You are asked to filter the data below and copy every line holding "operator".
# # # # #
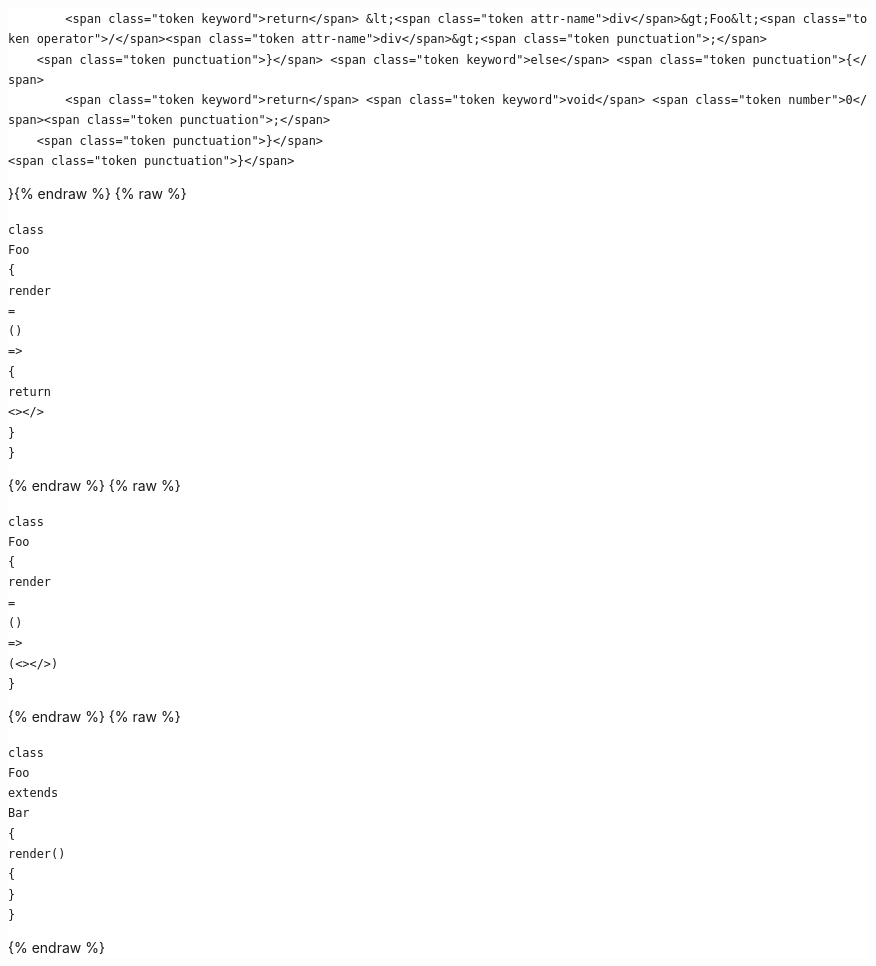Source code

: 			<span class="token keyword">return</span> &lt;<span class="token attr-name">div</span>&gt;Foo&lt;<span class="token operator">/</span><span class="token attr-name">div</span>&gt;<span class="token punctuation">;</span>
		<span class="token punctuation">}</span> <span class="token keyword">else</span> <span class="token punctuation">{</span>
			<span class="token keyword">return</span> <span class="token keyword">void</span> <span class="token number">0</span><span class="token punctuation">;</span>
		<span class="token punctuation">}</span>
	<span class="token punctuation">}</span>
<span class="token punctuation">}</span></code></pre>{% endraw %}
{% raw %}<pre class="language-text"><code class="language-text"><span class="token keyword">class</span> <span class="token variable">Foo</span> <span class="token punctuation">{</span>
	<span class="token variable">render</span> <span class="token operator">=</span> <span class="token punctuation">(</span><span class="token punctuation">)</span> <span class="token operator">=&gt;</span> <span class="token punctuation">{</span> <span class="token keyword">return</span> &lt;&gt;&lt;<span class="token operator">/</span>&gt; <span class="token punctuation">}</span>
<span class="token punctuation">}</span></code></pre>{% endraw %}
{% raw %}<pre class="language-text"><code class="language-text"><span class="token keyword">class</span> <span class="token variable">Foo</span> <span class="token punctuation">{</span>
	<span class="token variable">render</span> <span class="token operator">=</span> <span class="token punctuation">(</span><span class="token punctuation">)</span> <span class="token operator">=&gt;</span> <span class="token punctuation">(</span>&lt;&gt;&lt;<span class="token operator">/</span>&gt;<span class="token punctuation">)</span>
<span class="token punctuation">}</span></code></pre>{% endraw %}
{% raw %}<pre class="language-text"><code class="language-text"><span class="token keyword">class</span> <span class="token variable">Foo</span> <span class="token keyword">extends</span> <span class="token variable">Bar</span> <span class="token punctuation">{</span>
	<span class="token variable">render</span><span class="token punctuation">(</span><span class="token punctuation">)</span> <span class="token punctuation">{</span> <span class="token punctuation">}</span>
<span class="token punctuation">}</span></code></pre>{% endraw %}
# # # # #
SOLUTION FOR THIS TASK
: 			<span class="token keyword">return</span> &lt;<span class="token attr-name">div</span>&gt;Foo&lt;<span class="token operator">/</span><span class="token attr-name">div</span>&gt;<span class="token punctuation">;</span>
	<span class="token variable">render</span> <span class="token operator">=</span> <span class="token punctuation">(</span><span class="token punctuation">)</span> <span class="token operator">=&gt;</span> <span class="token punctuation">{</span> <span class="token keyword">return</span> &lt;&gt;&lt;<span class="token operator">/</span>&gt; <span class="token punctuation">}</span>
	<span class="token variable">render</span> <span class="token operator">=</span> <span class="token punctuation">(</span><span class="token punctuation">)</span> <span class="token operator">=&gt;</span> <span class="token punctuation">(</span>&lt;&gt;&lt;<span class="token operator">/</span>&gt;<span class="token punctuation">)</span>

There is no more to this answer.